– Ну, что Татьяна?

Прасковья, споро поднимаясь по лесенке на высокое крыльцо и обивая снег с сапог, успела рассказать и по каким домам роздали детей, и где Татьяна, и когда отпевание, а самое главное приберегла напоследок.

– А знаешь ли, свет, что Родька все Устиньино добро на кружечный двор сволок?

– Да ты сядь, отдышись! Я кашу вон из печи достала!

Очевидно, не замечая, что в сенцах есть еще человек, Прасковья продолжала выкладывать новости.

– Я же к Устинье, царствие ей небесное, пошла за вещами, во что обряжать, и со мной еще Дарьица и Мавра. А у нее все короба раскрыты, видать, Родька-то копался! И шуба пропала, и зимние чеботы, и опашень! Я как увидала – чуть мимо лавки не села…

Теща, которой не хотелось босиком стоять в сенях, втянула гостью в горницу. Данилка мигом соскочил с доски и, кутаясь в шубу, прижал ухо к дверям, к самой щели.

– И говорю – ахти мне, Дарьица, а ведь я права оказалась! Не к добру та душегрея!

– Ты про новую? – обнаруживая знание Устиньина хозяйства, уточнила теща. – Да потише, дочка с зятем спят. Артемонушка-то ночью нас повеселил – уж не чаяли, что до рассвета угомонится.

Данилка про себя назвал потребовавшую тишины бабу стервой…

– Про новую, ту, что она сама себе сшила из лоскутьев! Говорила я ей – не шей из лоскутьев, Устиньюшка, не к добру! Нет, говорит, такой ткани поискать, такого богатого синего цвета, я лучше лоскуток к лоскутку подберу и будет душегрея как у боярыни.

– Такую ткань у купца брать, так разоришься, – заметила Ванина теща. – Я чай, по три, если не по четыре рубля за аршин.

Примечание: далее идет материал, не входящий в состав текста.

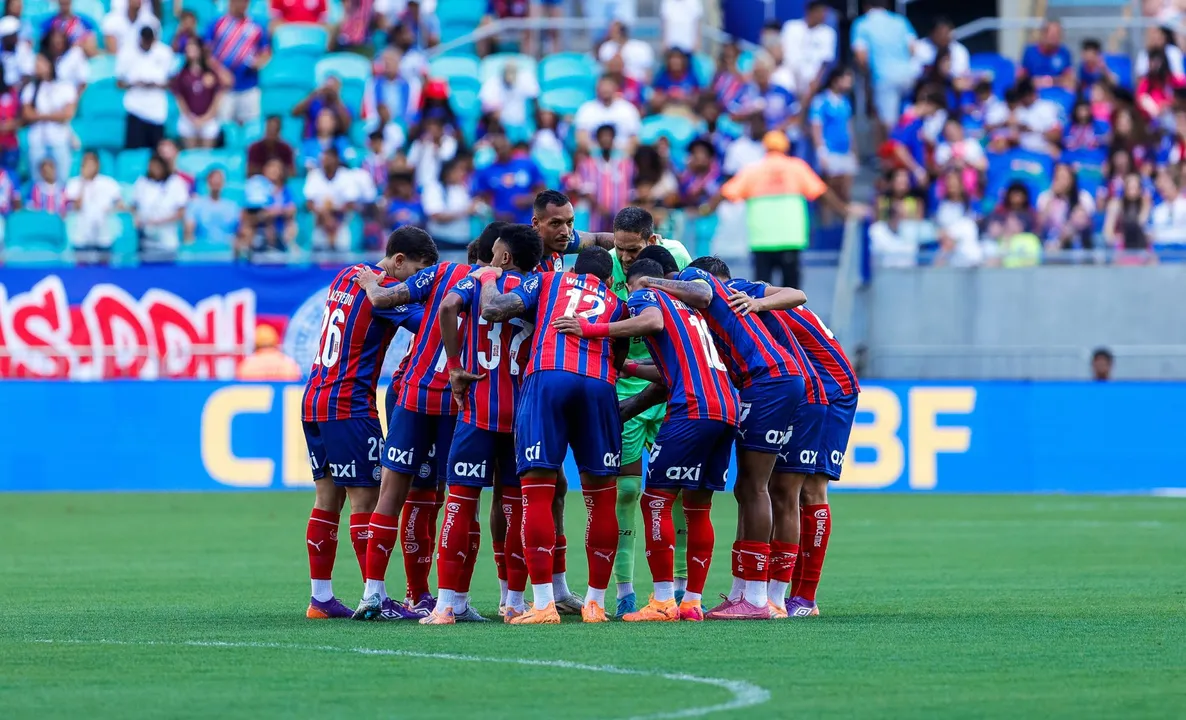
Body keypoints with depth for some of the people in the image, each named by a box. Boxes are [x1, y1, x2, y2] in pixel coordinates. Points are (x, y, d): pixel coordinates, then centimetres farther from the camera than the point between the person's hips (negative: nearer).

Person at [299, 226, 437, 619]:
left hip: (314, 401, 9)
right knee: (365, 500, -5)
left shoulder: (346, 277, 14)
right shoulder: (384, 288, -12)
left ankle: (321, 598, 9)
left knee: (327, 499, 9)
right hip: (349, 406, -9)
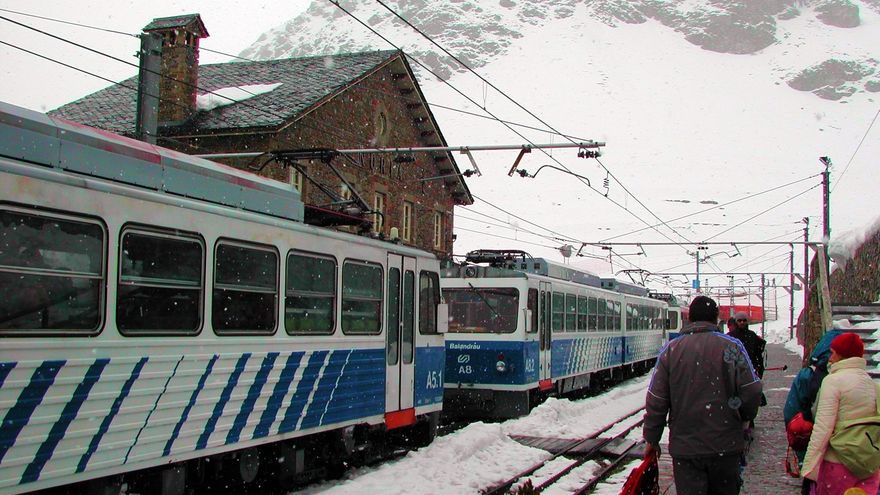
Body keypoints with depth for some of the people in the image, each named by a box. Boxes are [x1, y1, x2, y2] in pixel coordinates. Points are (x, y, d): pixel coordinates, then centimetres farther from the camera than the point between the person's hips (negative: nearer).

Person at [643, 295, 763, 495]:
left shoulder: (671, 350, -2)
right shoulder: (732, 347, -5)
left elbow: (656, 401, -1)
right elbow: (751, 392, -7)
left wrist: (651, 439, 10)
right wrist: (743, 418, 14)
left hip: (684, 448, 0)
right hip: (725, 446, 0)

А купчиха-то ей обрезочков дала всяких, и больших тоже, чего же не сшить? Рукавов-то кроить не надобно, лишь зад да перед, и всего-то в аршин длиной. И галун золотной по десять алтын за аршин идет, а она из кусочков составила, стыков и не разглядеть. Пуговки же у нее были припасены.

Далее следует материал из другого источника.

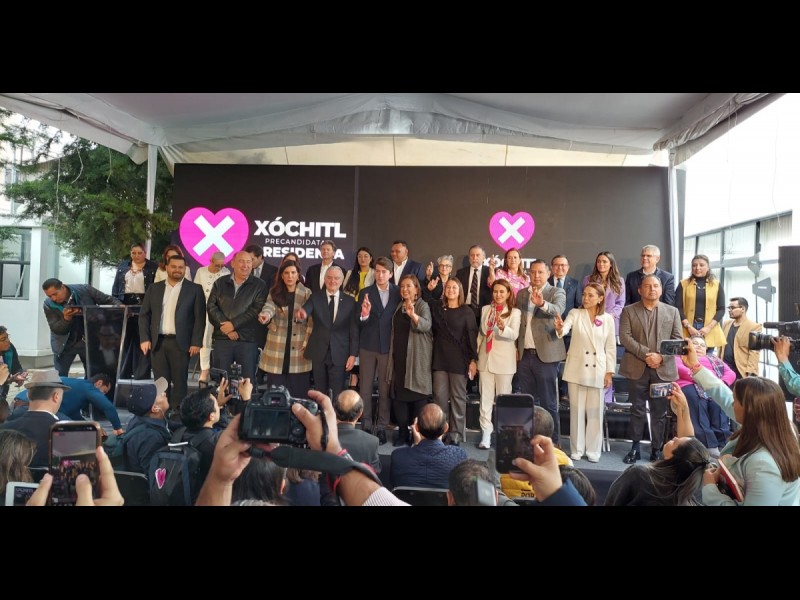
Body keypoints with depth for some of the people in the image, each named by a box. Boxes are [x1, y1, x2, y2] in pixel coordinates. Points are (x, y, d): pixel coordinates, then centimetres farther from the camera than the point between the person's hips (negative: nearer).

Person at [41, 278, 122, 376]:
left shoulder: (85, 289, -14)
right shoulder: (48, 305, -11)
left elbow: (108, 300, -5)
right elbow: (56, 329, -11)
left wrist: (119, 306, -24)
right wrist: (66, 318, -30)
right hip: (65, 343, 1)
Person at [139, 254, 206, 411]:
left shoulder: (194, 289, 2)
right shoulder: (154, 288, 12)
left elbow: (200, 317, -2)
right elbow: (144, 315, 11)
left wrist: (196, 342, -9)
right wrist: (145, 338, 0)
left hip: (180, 342, -3)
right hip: (158, 342, 3)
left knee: (179, 381, 1)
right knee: (161, 381, 5)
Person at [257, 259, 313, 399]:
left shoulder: (307, 293, 4)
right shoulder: (274, 293, 7)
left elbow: (312, 320, 1)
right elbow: (269, 307, -13)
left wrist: (307, 342, -7)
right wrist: (265, 315, -36)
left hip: (298, 348, -1)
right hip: (277, 348, 1)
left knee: (298, 391, 1)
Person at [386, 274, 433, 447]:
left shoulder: (422, 305, -6)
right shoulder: (399, 307, 14)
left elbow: (426, 325, -25)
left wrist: (413, 315, -43)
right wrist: (391, 353, 13)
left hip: (417, 357, -6)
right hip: (399, 356, 6)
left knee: (418, 394, -3)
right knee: (399, 393, 4)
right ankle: (402, 432, 12)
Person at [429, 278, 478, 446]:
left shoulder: (466, 311, 0)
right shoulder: (436, 307, 6)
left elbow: (472, 336, -3)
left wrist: (473, 360, -7)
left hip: (459, 359, -2)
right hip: (440, 357, 3)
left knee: (458, 397, 4)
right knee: (440, 396, 3)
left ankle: (456, 435, 11)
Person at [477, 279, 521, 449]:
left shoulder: (514, 312, -2)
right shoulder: (485, 309, 11)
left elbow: (514, 334, -18)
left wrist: (503, 327, -39)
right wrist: (475, 355, 12)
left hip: (504, 360, -3)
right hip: (485, 358, 3)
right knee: (485, 397, 3)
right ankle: (486, 434, 7)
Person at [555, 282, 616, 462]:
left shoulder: (607, 319, 1)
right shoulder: (575, 313, -1)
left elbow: (610, 347, 4)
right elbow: (565, 328, -20)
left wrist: (609, 372, -1)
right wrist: (559, 329, -43)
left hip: (598, 371, 1)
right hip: (577, 369, 0)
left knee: (595, 412, 7)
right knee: (577, 410, 7)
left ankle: (593, 450, 19)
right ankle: (577, 449, 17)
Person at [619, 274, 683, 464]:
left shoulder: (672, 311, 10)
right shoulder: (629, 311, 5)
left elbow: (677, 339, 3)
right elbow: (625, 337, -5)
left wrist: (661, 357, -12)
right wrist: (645, 354, -15)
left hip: (663, 369, 1)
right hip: (638, 368, -1)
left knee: (660, 412, 6)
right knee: (637, 410, 5)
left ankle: (656, 450, 16)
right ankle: (635, 448, 14)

– Рукодельная была, помилуй, Господи, ее душеньку, – согласилась Прасковья. – Да только как увидела я те лоскутья, так и сказала – как хочешь, Устиньица, а не нравятся они мне. Птицы на них по синему полю вытканы какие-то нехорошие.

– Персидская ткань с чем только не бывает, – согласилась теща. – Я бы тоже на себя с птицами не надела. А есть которая с человечками, и с тварями тоже есть.

– Вот эти пташки ее и унесли, – сделала вывод Прасковья. – И сами улетели! Ты, свет, приходи с Татьяной и с малыми посидеть.

– У нас тут свой имеется. Можно, конечно, ее младшенького к нам пока забрать, положим двоих в одну люльку, места хватит.

Бабы заговорили о детишках.

Данилка повторял приметы – бабья душегрея, птицы по синему полю, галуном золотным обложена, ткань персидская, дорогая, не всякой купчихе по карману. Вот только не сказали дуры-бабы, каким мехом душегрея подбита.

– Вставай, свет! Завтрак стынет, – сказала зятю Ванина теща. – Помолясь, да и за стол.

Ваня заспанным голосом что-то пробубнил в ответ, прошлепал к дверям.

– Держи, – он сунул Данилке в руку ломоть черного хлеба. – И шел бы ты на конюшню. Ну, съездят тебя Гришка или Никишка по шее – беда невелика. Съездят да и призадумаются – ведь все равно правда на свет вылезет, когда Родьку допрашивать начнут, так, может, и лучше, что ты его подьячему выдал и никому, его выгораживая, врать не пришлось. Не то всех бы к ответу притянули.

Разумно рассудил Ваня, да кабы Ванину голову – прочим конюхам на плечи…

– Нет, призадумаются, да не простят, – возразил Данилка. Может, потому, что сам бы не простил дурака, что выдал на расправу брата или свата. – Спасибо тебе за хлеб да за ночлег, пойду я.